- [Activity list]
a: What share of the vote did Klobuchar get in South Carolina, according to the article on Amy Klobuchar ending her presidential campaign?
b: Carry on the article about Amy Klobuchar leaving the presidential race, starting after its last sentence.

- [Source document]
The Klobuchar campaign said she will fly to Dallas late Monday for a rally with Biden where she will officially suspend her campaign and endorse him.

Her decision comes as Democratic Party leaders seem to be coalescing around Biden after his commanding win of the South Carolina primary Feb. 29. Another centrist candidate, Pete Buttigieg, dropped out Sunday night.

Biden supporters have also been calling on Michael Bloomberg to drop out to avoid splitting moderate votes with Biden on Super Tuesday, and allowing Bernie Sanders to gain a plurality of delegates at the nominating convention.

Bloomberg spoke to campaign workers in Virginia on Monday and said that instead of dropping out, he was “in it to win it.”

He said he spoke to Klobuchar and Buttigieg on Monday.

“I thought both of them behaved themselves is a nice way to phrase it, but they represented their country and their states very well,” he said.

(Bloomberg is the founder and majority owner of Bloomberg LP, the parent company of Bloomberg News.)

The Minnesota senator performed poorly in three of the four early-voting states, depriving her of any path to the nomination. The momentum she gained from a third-place finish in New Hampshire quickly vanished when she finished in sixth place in both Nevada and South Carolina.

Rival Elizabeth Warren, who has also been struggling to win votes, sent a tweet of support.

“Thank you to my friend, Amy Klobuchar. You’ve been a champion for working families and women in politics, and I look forward to keeping up that fight by your side,” she wrote.

Klobuchar had positioned herself as the Democrat most likely to reach voters who went for President Donald Trump in 2016, but her lack of appeal to the minority voters who are key to a Democratic win ultimately sank her candidacy.

Klobuchar got a boost when she won seven delegates in New Hampshire, coming in behind Sanders and Buttigieg, but ahead of Warren and Biden.

Her campaign tried to capitalize on that momentum, using a surge in fund-raising to invest in Nevada, South Carolina and the states that vote on Super Tuesday, March 3. But her disappointing finish in South Carolina, where she got 3.1% of the vote, put an end to those hopes.

Despite receiving endorsements from the New York Times editorial board, which she shared with Warren, and several prominent papers in Iowa, New Hampshire, California and Washington State, Klobuchar suffered the same fate as other moderates in a divided field.

- [Data records]
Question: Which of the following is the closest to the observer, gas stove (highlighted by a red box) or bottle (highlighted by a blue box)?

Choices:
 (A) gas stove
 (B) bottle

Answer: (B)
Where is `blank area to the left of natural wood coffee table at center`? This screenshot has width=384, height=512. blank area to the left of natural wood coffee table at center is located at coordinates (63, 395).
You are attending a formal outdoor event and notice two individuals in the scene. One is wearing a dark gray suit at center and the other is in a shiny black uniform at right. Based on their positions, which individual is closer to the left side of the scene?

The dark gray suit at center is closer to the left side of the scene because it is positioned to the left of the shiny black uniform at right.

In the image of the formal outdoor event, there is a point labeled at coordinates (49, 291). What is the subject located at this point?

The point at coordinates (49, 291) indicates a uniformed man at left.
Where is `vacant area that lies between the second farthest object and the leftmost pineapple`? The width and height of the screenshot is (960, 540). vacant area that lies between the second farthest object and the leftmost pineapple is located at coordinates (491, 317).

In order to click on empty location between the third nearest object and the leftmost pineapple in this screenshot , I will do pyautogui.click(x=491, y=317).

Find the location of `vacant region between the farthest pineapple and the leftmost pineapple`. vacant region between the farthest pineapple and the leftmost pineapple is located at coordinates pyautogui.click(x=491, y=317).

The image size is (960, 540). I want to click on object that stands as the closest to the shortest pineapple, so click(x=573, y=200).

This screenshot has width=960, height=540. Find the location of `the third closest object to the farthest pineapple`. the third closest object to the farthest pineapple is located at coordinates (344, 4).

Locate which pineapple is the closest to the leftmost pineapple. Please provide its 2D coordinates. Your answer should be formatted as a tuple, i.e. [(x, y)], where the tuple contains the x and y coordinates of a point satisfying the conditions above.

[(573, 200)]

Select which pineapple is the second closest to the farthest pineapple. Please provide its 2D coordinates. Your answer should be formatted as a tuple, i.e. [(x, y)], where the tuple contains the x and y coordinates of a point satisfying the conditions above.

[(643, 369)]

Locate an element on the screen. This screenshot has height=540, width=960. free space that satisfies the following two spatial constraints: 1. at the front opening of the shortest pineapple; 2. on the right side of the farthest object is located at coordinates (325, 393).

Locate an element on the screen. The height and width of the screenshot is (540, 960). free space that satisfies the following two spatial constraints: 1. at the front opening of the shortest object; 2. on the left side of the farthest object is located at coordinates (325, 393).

- [Answers to each task]
a: 3.1%

b:
At the ninth Democratic debate in Las Vegas in February, Klobuchar, 59, repeatedly clashed with Buttigieg, 38, over whether her career in the Senate provided more important experience his as mayor of South Bend, Indiana.

She lashed out at Buttigieg when he suggested she had made a significant misstep by forgetting the name of President Andres Manuel Lopez Obrador of Mexico in an interview.

“Are you trying to say that I’m dumb? Or are you mocking me here, Pete? I said I made an error,” she responded. She then criticized him for losing a statewide race for treasurer in Indiana, noting her own record of statewide wins in Minnesota.

Klobuchar famously announced her candidacy in a blizzard, braving Minneapolis’s February temperatures of 14 degree Fahrenheit and prompting a tweet from the president calling her a “Snowman(woman)!” Klobuchar retorted: “I wonder how your hair would fare in a blizzard?”

That dry sense of humor gained her favor on the stump and in debates where she spent most of her time pushing back on leftist ideas from opponents like Sanders and Warren. Klobuchar rejected many of progressive Democrats’ ideas as unattainable, calling the Green New Deal “aspirational.” She said Medicare for All “could be a possibility in the future” but she was “just looking for something that will work now.”

At a debate in New Hampshire debate in February, she was the only candidate to say she would have “trouble” if a socialist was the Democratic nominee, a clear dig at Sanders.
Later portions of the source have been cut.